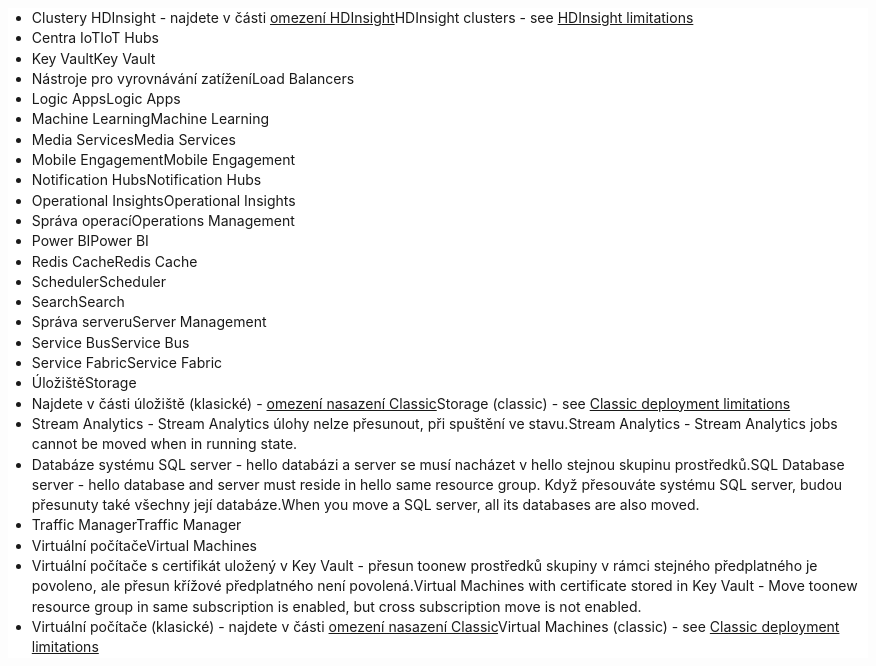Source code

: * <span data-ttu-id="60a07-163">Clustery HDInsight - najdete v části [omezení HDInsight](#hdinsight-limitations)</span><span class="sxs-lookup"><span data-stu-id="60a07-163">HDInsight clusters - see [HDInsight limitations](#hdinsight-limitations)</span></span>
* <span data-ttu-id="60a07-164">Centra IoT</span><span class="sxs-lookup"><span data-stu-id="60a07-164">IoT Hubs</span></span>
* <span data-ttu-id="60a07-165">Key Vault</span><span class="sxs-lookup"><span data-stu-id="60a07-165">Key Vault</span></span>
* <span data-ttu-id="60a07-166">Nástroje pro vyrovnávání zatížení</span><span class="sxs-lookup"><span data-stu-id="60a07-166">Load Balancers</span></span>
* <span data-ttu-id="60a07-167">Logic Apps</span><span class="sxs-lookup"><span data-stu-id="60a07-167">Logic Apps</span></span>
* <span data-ttu-id="60a07-168">Machine Learning</span><span class="sxs-lookup"><span data-stu-id="60a07-168">Machine Learning</span></span>
* <span data-ttu-id="60a07-169">Media Services</span><span class="sxs-lookup"><span data-stu-id="60a07-169">Media Services</span></span>
* <span data-ttu-id="60a07-170">Mobile Engagement</span><span class="sxs-lookup"><span data-stu-id="60a07-170">Mobile Engagement</span></span>
* <span data-ttu-id="60a07-171">Notification Hubs</span><span class="sxs-lookup"><span data-stu-id="60a07-171">Notification Hubs</span></span>
* <span data-ttu-id="60a07-172">Operational Insights</span><span class="sxs-lookup"><span data-stu-id="60a07-172">Operational Insights</span></span>
* <span data-ttu-id="60a07-173">Správa operací</span><span class="sxs-lookup"><span data-stu-id="60a07-173">Operations Management</span></span>
* <span data-ttu-id="60a07-174">Power BI</span><span class="sxs-lookup"><span data-stu-id="60a07-174">Power BI</span></span>
* <span data-ttu-id="60a07-175">Redis Cache</span><span class="sxs-lookup"><span data-stu-id="60a07-175">Redis Cache</span></span>
* <span data-ttu-id="60a07-176">Scheduler</span><span class="sxs-lookup"><span data-stu-id="60a07-176">Scheduler</span></span>
* <span data-ttu-id="60a07-177">Search</span><span class="sxs-lookup"><span data-stu-id="60a07-177">Search</span></span>
* <span data-ttu-id="60a07-178">Správa serveru</span><span class="sxs-lookup"><span data-stu-id="60a07-178">Server Management</span></span>
* <span data-ttu-id="60a07-179">Service Bus</span><span class="sxs-lookup"><span data-stu-id="60a07-179">Service Bus</span></span>
* <span data-ttu-id="60a07-180">Service Fabric</span><span class="sxs-lookup"><span data-stu-id="60a07-180">Service Fabric</span></span>
* <span data-ttu-id="60a07-181">Úložiště</span><span class="sxs-lookup"><span data-stu-id="60a07-181">Storage</span></span>
* <span data-ttu-id="60a07-182">Najdete v části úložiště (klasické) - [omezení nasazení Classic](#classic-deployment-limitations)</span><span class="sxs-lookup"><span data-stu-id="60a07-182">Storage (classic) - see [Classic deployment limitations](#classic-deployment-limitations)</span></span>
* <span data-ttu-id="60a07-183">Stream Analytics - Stream Analytics úlohy nelze přesunout, při spuštění ve stavu.</span><span class="sxs-lookup"><span data-stu-id="60a07-183">Stream Analytics - Stream Analytics jobs cannot be moved when in running state.</span></span>
* <span data-ttu-id="60a07-184">Databáze systému SQL server - hello databázi a server se musí nacházet v hello stejnou skupinu prostředků.</span><span class="sxs-lookup"><span data-stu-id="60a07-184">SQL Database server - hello database and server must reside in hello same resource group.</span></span> <span data-ttu-id="60a07-185">Když přesouváte systému SQL server, budou přesunuty také všechny její databáze.</span><span class="sxs-lookup"><span data-stu-id="60a07-185">When you move a SQL server, all its databases are also moved.</span></span>
* <span data-ttu-id="60a07-186">Traffic Manager</span><span class="sxs-lookup"><span data-stu-id="60a07-186">Traffic Manager</span></span>
* <span data-ttu-id="60a07-187">Virtuální počítače</span><span class="sxs-lookup"><span data-stu-id="60a07-187">Virtual Machines</span></span>
* <span data-ttu-id="60a07-188">Virtuální počítače s certifikát uložený v Key Vault - přesun toonew prostředků skupiny v rámci stejného předplatného je povoleno, ale přesun křížové předplatného není povolená.</span><span class="sxs-lookup"><span data-stu-id="60a07-188">Virtual Machines with certificate stored in Key Vault - Move toonew resource group in same subscription is enabled, but cross subscription move is not enabled.</span></span>
* <span data-ttu-id="60a07-189">Virtuální počítače (klasické) - najdete v části [omezení nasazení Classic](#classic-deployment-limitations)</span><span class="sxs-lookup"><span data-stu-id="60a07-189">Virtual Machines (classic) - see [Classic deployment limitations](#classic-deployment-limitations)</span></span>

== Task description ==
Line count for the string "Správa": please say how many lines in the entries above contain it, with no other words.

== Exercise response ==
2